Polar bears have been put on the endangered species list. And it’s about time, too. You almost never see polar bears around, do you?

That’s just awful, the death of the polar bears. That’s huge. Do you know how hard it is to kill off a polar bear? These guys have no natural enemies. They’re two tons of heavily insulated killing machine. Scientists have figured out the only way to kill off the polar bears would be to build an army of SUVs and run them in shifts 24 hours a day for decades. You know how they figured that out? Observation.

See? That’s the law of unintended consequences. I wanted to feel safe in my big luxurious SUV. Instead I got floods and wind storms and dead fuckin’ polar bears. Who saw that coming?

I just wanted a car that would impress women. Wrong again. “Polar Bear?”
And an ice shelf broke free in the arctic, measuring 42 square miles. The size of eleven thousand football fields. That’s almost half the size of David Blaine’s ego.
The thing broke free and it’s floating (E.D. now it’s frozen into the winter ice that it ran into, but come spring…) – just to give you a sense of the magnitude of this event, if that ice shelf were Britney Spears, she’d measure 42 square miles. And you’d have heard a lot more about it on the news. And it wouldn’t be wearing panties.

So, there’s this huge ice break and Miles O’Brien, the science guy on CNN says, “This could be proof that global warming MIGHT be real.” Might be real? At this point everybody agrees it’s real. The scientific community was unanimous on this decades ago. There were still some corporate stooges saying it was nonsense in the seventies but then even they started coming up with alternate theories about what was causing it. “Okay, it’s real, but it’s not our fault. It’s cyclical. It’s volcanic activity. It’s all the cow farts.”
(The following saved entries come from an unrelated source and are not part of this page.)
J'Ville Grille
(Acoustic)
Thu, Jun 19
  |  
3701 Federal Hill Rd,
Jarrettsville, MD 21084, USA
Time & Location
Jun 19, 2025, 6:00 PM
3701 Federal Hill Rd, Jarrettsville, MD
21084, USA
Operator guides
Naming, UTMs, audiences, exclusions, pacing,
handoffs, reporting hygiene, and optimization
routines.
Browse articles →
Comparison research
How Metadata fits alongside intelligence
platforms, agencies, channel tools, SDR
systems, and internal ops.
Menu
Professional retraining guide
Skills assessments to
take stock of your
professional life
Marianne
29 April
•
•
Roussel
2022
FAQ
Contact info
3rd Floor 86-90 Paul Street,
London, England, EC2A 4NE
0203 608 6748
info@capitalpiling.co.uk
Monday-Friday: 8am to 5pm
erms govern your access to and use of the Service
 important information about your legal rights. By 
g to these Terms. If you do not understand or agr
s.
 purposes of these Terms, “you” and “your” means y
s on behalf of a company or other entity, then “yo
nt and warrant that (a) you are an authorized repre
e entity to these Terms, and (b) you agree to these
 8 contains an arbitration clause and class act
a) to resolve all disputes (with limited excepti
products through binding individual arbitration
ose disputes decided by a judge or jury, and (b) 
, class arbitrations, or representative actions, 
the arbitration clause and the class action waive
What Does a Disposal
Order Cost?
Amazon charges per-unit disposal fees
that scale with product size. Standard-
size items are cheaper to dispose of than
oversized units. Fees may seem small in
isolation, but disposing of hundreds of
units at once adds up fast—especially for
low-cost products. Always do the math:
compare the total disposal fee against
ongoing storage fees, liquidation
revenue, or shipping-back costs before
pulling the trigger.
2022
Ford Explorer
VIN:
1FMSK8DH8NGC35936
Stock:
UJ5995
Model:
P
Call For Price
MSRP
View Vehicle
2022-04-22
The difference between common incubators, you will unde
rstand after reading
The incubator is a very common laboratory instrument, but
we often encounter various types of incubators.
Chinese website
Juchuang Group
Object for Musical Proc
At this point even EXXON is getting ready to put out a book called, “If We Were Killing the Planet, Here’s How We’d Be Doing It.”

But there’s Miles O’Brien on CNN, the “Science Expert,” saying it could be proof that global warming might be real. Next week he’s doing a groundbreaking report on the possibility that Galileo may have been right with his wacky theory of Heliocentricity.
A couple of months ago, Stephen Hawking, one of the greatest minds of our time, said that we should be working right now to figure out how to colonize mars. Although, in fairness, it’s completely impossible to tell when the guy’s being sarcastic.
But I’m pretty sure he was serious. And if he was . . . how great an idea is that?
“Yeah, we’d like to exchange this planet for one that’s not broken, please. Something a little farther from the sun . . . say, earth-orbit adjacent.”
“Awww, what’d you do to it?”
“No. It was like that when we got it.”
“It. . . it’s all brown. And there’s a hole in it here and . . . it’s missing a big ice shelf the size of a giant Britney Spears. . . I’ll tell you what. Store credit for any two items from the asteroid belt.”
“Hmmm. We really had our hearts set on Mars.”
“Sorry. Mars is taken.”
“There’s someone on Mars?”
“Oh, yeah. Not a lot of ‘em., yet. But a couple little metal and silicon rover things’ve struck up quite a little romance and we expect a happy teeming planet soon.”
“Hey, that’s not fair. Those are our rovers. We sent those rovers there.”
“Ah, yes. That’s the law of unintended consequences. Have you studied any chaos theory?”

E.D. I've decided that this article belongs in the Science/Nature Dorkdom. I had to look too many things up. YAY... our first Science Dork Column.